Despite a debate lasting at least 40 minutes, the Cal Poly Academic Senate executive board voted to amend Title 5 and support the establishment of new unit count limits — a ceiling of 198 units for engineering degrees for Cal Poly.
Title 5 previously aimed to lower all program units to 180, a goal set by the CSU Board of Trustees. Reasons for the limit included hope to increase graduation rates, increase access to the CSU system, save money and indirectly cut upper division general education units and American Institutions classes.
During the meeting, debaters questioned why engineering majors were singled out, and doubted the statewide centered resolution as well as the control of administrators in curriculum decisions.
“For myself and Senator (Manzar) Foroohar, the issue is who controls the curriculum,” Academic Senate representative James LoCascio said in an email to Mustang News. “We both believe that the faculty are the only group to control the curriculum, and not the administrators.”
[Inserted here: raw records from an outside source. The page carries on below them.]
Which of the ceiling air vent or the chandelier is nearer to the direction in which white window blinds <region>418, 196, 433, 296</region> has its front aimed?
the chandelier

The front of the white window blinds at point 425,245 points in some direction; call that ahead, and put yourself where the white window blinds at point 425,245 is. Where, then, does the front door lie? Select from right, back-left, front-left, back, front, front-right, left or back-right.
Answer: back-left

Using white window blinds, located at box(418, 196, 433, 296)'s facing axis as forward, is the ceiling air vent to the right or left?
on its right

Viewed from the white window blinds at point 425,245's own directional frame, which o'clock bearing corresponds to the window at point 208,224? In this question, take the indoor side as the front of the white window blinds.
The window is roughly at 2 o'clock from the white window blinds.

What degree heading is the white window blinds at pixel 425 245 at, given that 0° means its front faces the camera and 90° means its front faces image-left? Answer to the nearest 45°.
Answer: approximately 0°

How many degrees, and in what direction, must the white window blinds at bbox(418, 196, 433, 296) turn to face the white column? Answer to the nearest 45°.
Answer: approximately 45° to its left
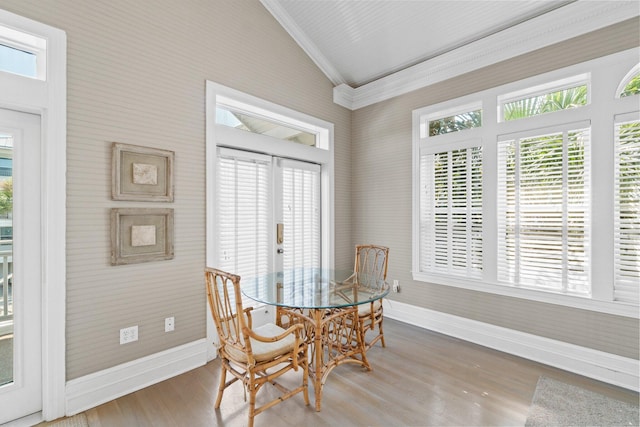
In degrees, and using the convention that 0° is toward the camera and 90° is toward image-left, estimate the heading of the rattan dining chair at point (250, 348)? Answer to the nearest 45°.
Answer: approximately 225°

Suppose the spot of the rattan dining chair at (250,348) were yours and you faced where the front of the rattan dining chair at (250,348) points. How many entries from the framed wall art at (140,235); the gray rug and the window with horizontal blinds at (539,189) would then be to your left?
1

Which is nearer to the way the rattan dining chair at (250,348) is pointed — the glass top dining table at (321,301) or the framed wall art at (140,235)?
the glass top dining table

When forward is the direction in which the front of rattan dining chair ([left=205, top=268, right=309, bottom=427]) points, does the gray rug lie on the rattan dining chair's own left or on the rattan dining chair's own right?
on the rattan dining chair's own right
On March 3, the full Cal Poly Academic Senate will be presented with the same resolution at a first reading. Senators will look for errors in the writing, ask for clarification of intent and make suggestions to improve the resolution. During the second reading, the merits of the resolution will be debated, LoCascio said.
Correction: A previous version of this article stated the Academic Senate established a base unit count of 138 units for the College of Engineering. It has since been changed to note the executive board of Cal Poly’s academic senate voted to pass along a 198-unit ceiling for this campus.